You can look in vain for whatever it was that spooked the markets.  The news outlets tell us that the U.S. economy added ‘just’ 114,000 new jobs last month, which was fewer than expected.  That caused investors in Japan (the Nikkei was down 12% for the day) and the Eurozone (down 2-6 percent depending on the country) to sell some of their stock holdings.  When the herd startles, it tends to move in unison—which is to say U.S. investors saw what was going on elsewhere in the world and apparently decided to join in the selloff. 

Other than the payroll reports, there isn’t really any data showing that the American economy is more likely to enter a recession today than it was last week or the week before.  Adding new jobs (even if fewer than anticipated) does not sound like a recessionary trend, and corporate earnings and profits have generally been strong. 

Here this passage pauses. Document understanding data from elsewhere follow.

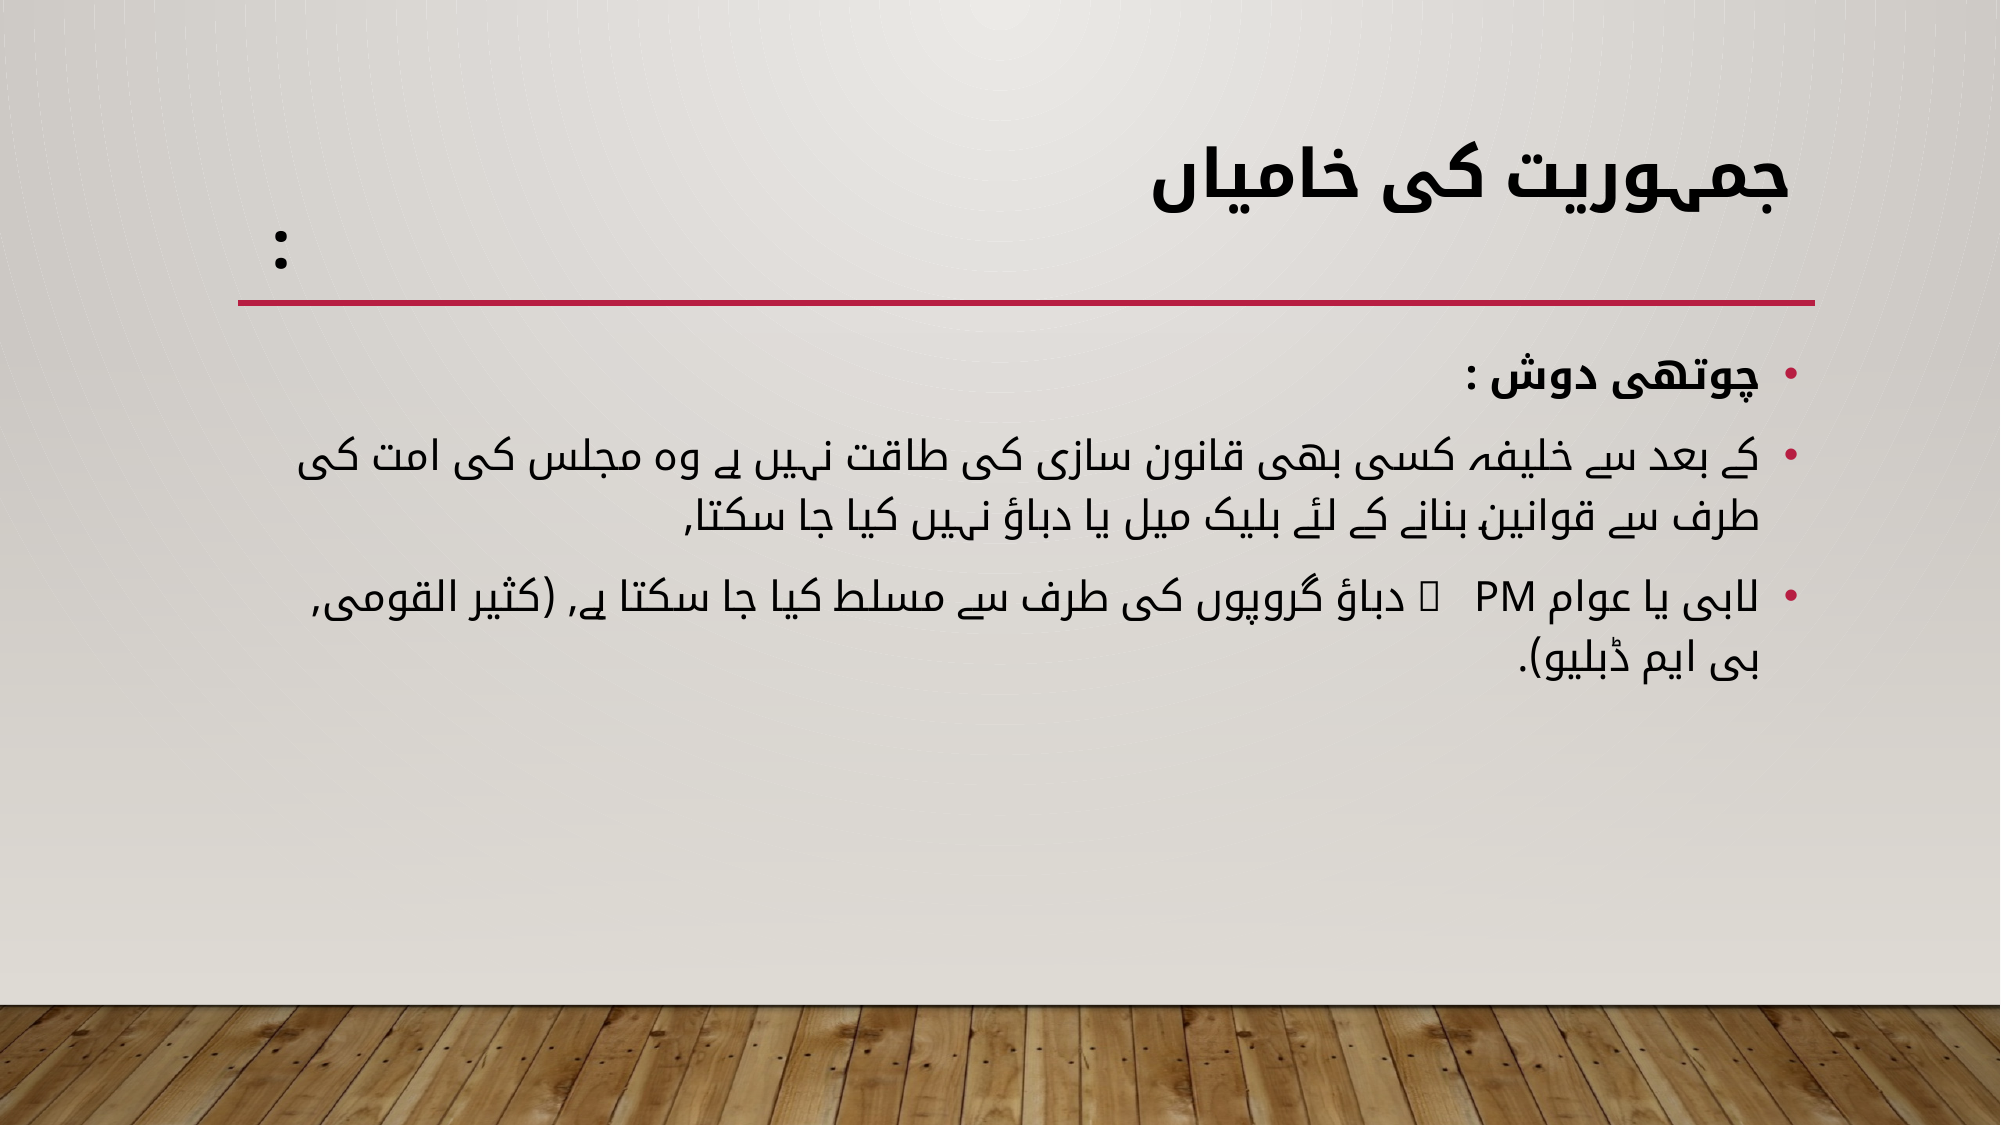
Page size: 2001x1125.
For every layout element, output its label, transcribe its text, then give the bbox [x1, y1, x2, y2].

list چوتھی دوش : کے بعد سے خلیفہ کسی بھی قانون سازی کی طاقت نہیں ہے وہ مجلس کی امت کی طرف سے قوانین بنانے کے لئے بلیک میل یا دباؤ نہیں کیا جا سکتا, لابی یا عوام  PM دباؤ گروپوں کی طرف سے مسلط کیا جا سکتا ہے, (کثیر القومی, بی ایم ڈبلیو). [238, 330, 1814, 897]
picture [0, 1005, 2000, 1125]
title جمہوریت کی خامیاں : [238, 131, 1814, 305]
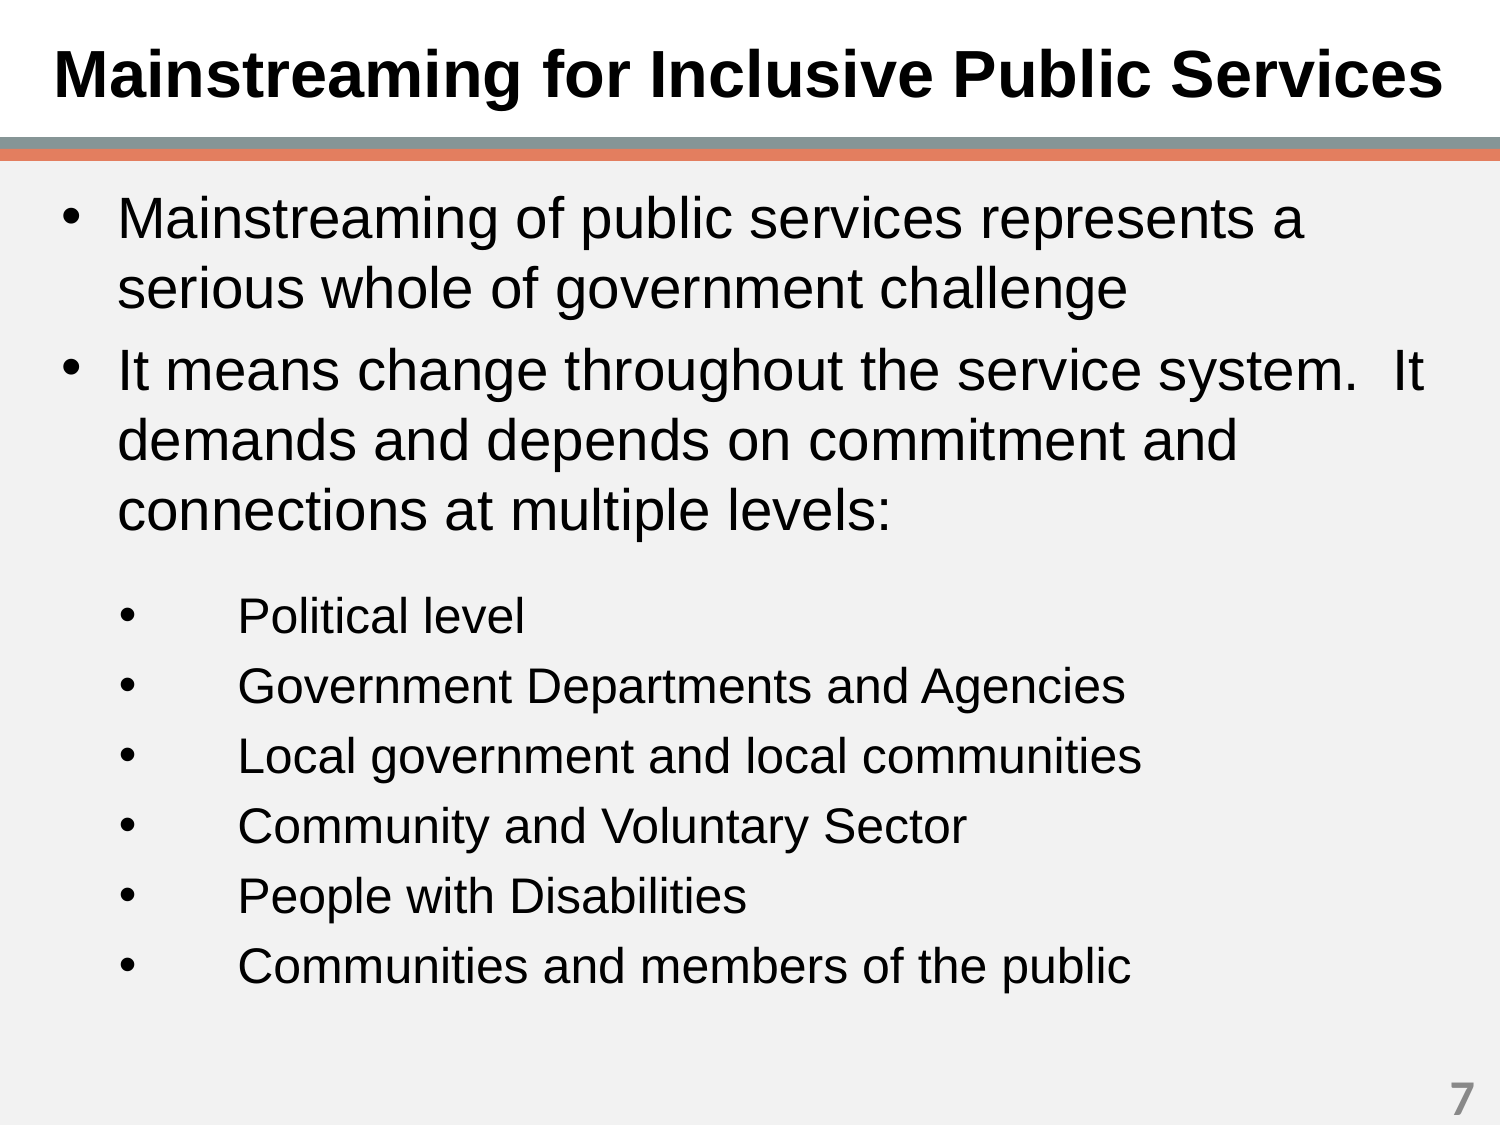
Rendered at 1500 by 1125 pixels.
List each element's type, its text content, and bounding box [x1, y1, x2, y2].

title Mainstreaming for Inclusive Public Services [0, 12, 1500, 131]
list Mainstreaming of public services represents a serious whole of government challenge It means change throughout the service system. It demands and depends on commitment and connections at multiple levels: Political level Government Departments and Agencies Local government and local communities Community and Voluntary Sector People with Disabilities Communities and members of the public [45, 172, 1459, 1106]
slide_number 6 [1139, 1065, 1490, 1125]
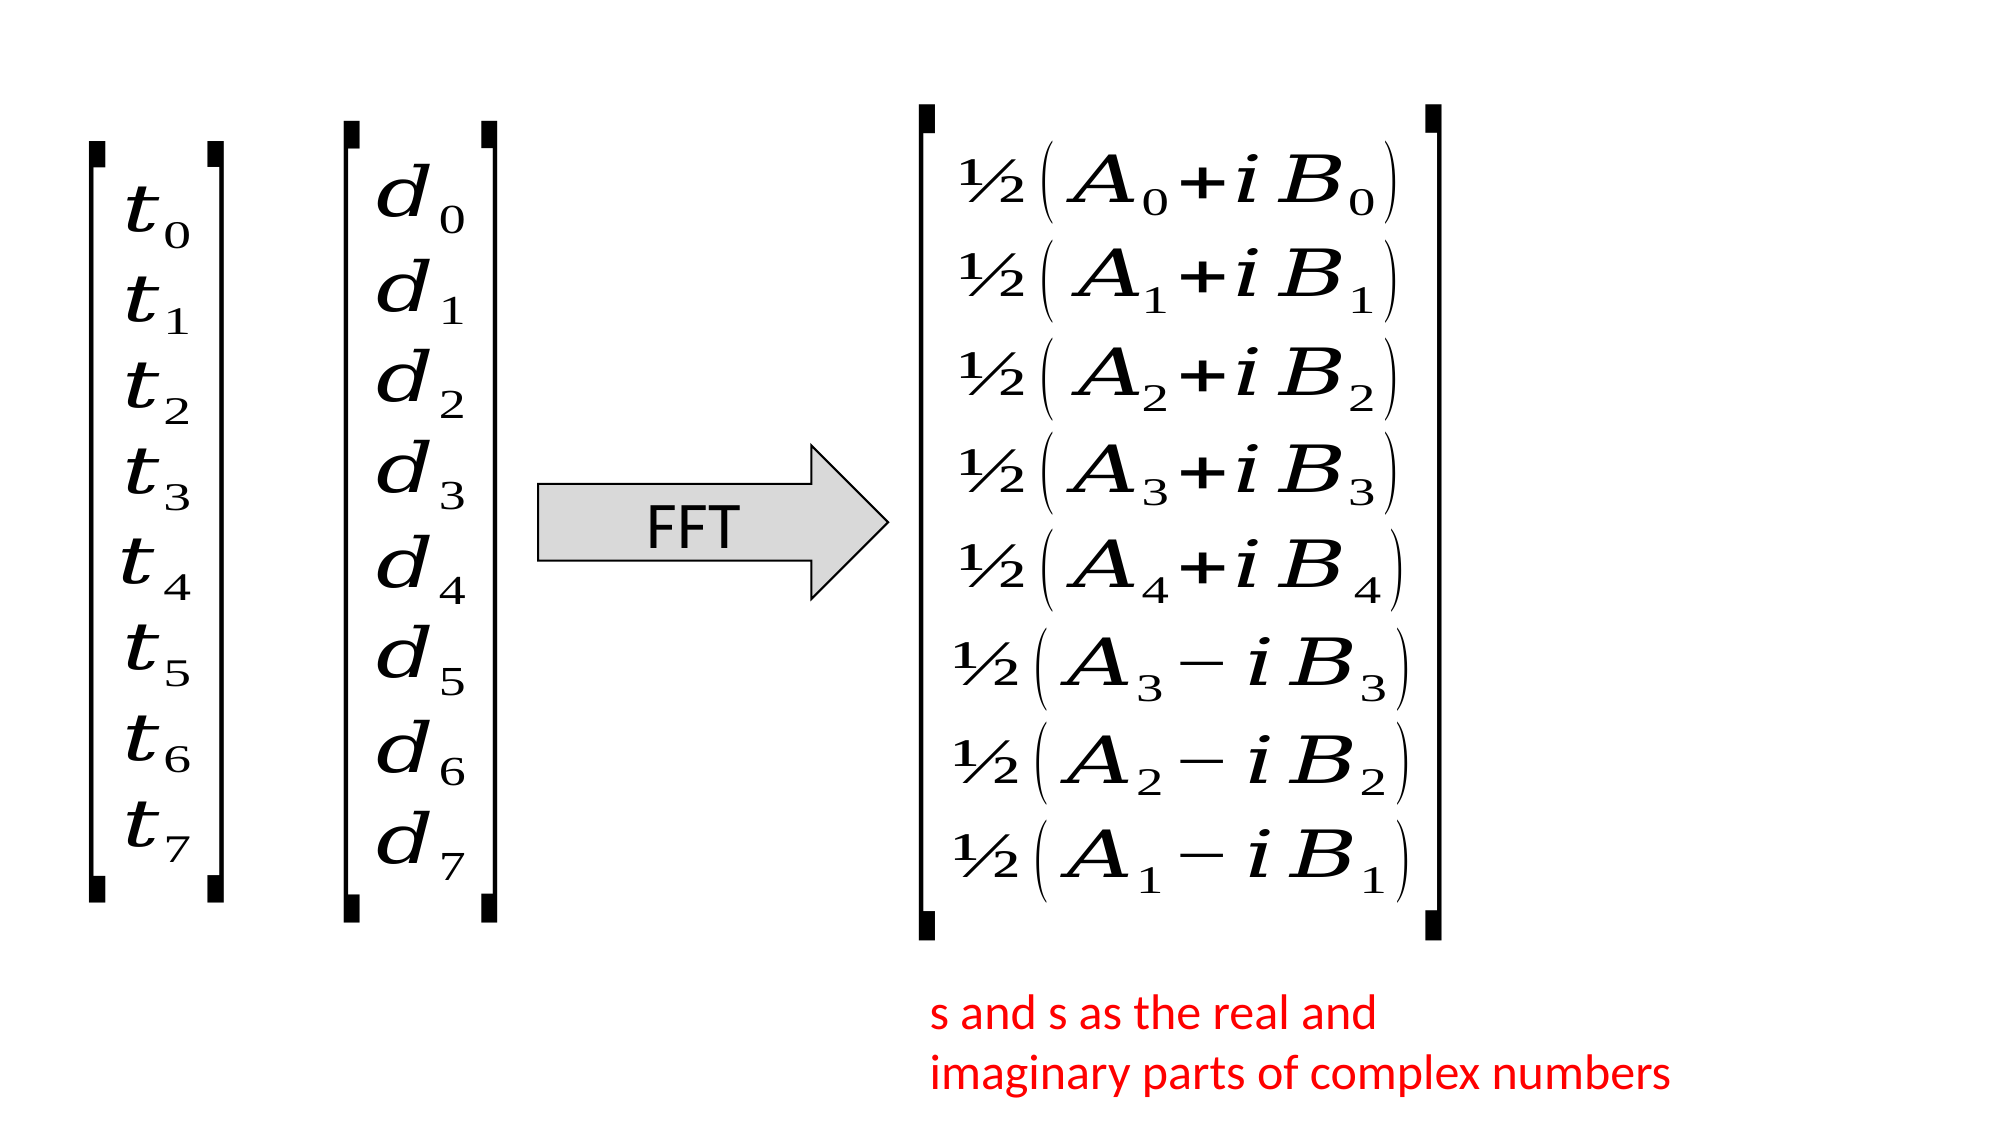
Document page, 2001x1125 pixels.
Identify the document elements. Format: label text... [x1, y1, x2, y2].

text_box FFT [537, 442, 890, 602]
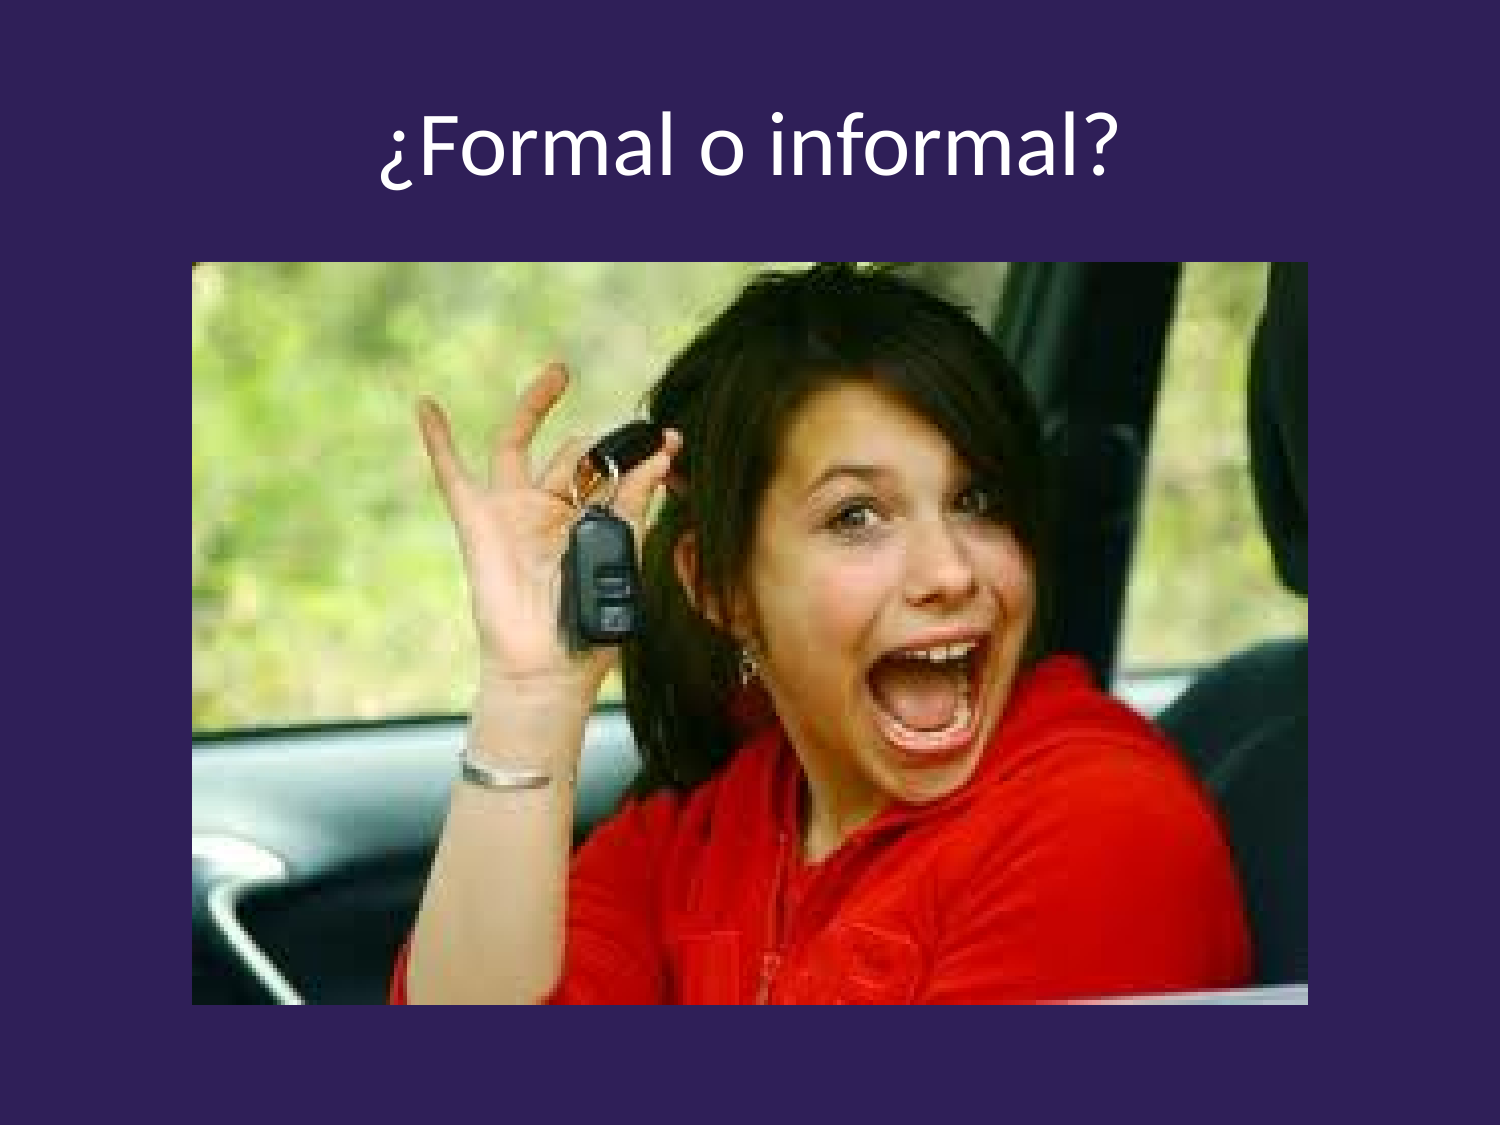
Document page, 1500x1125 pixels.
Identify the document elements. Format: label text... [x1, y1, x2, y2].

title ¿Formal o informal? [75, 45, 1425, 233]
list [74, 262, 1426, 1006]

So, is the current selloff totally irrational?  Some have suggested that, deep behind the scenes, the yen ‘carry trade’ had something to do with the market movements.  The carry trade is where global investors borrow yen at low interest rates, and then turn around and use the proceeds to buy stocks or bonds that offer more upside—like U.S. stocks and bonds.  The Bank of Japan raised interest rates last week, reducing the interest rate differential between Japan and the U.S.  Unwinding those trades means selling stocks and bonds out of very large hedge fund portfolios, which might be where the panic originated.

Is it time to panic?  When things go on sale, that represents an opportunity, and stocks going on sale will eventually, when the dust clears, be seen as another chance to either lock in losses or buy at a discount.  The choice is ours, and chances are the Smart Money has already made the wrong one.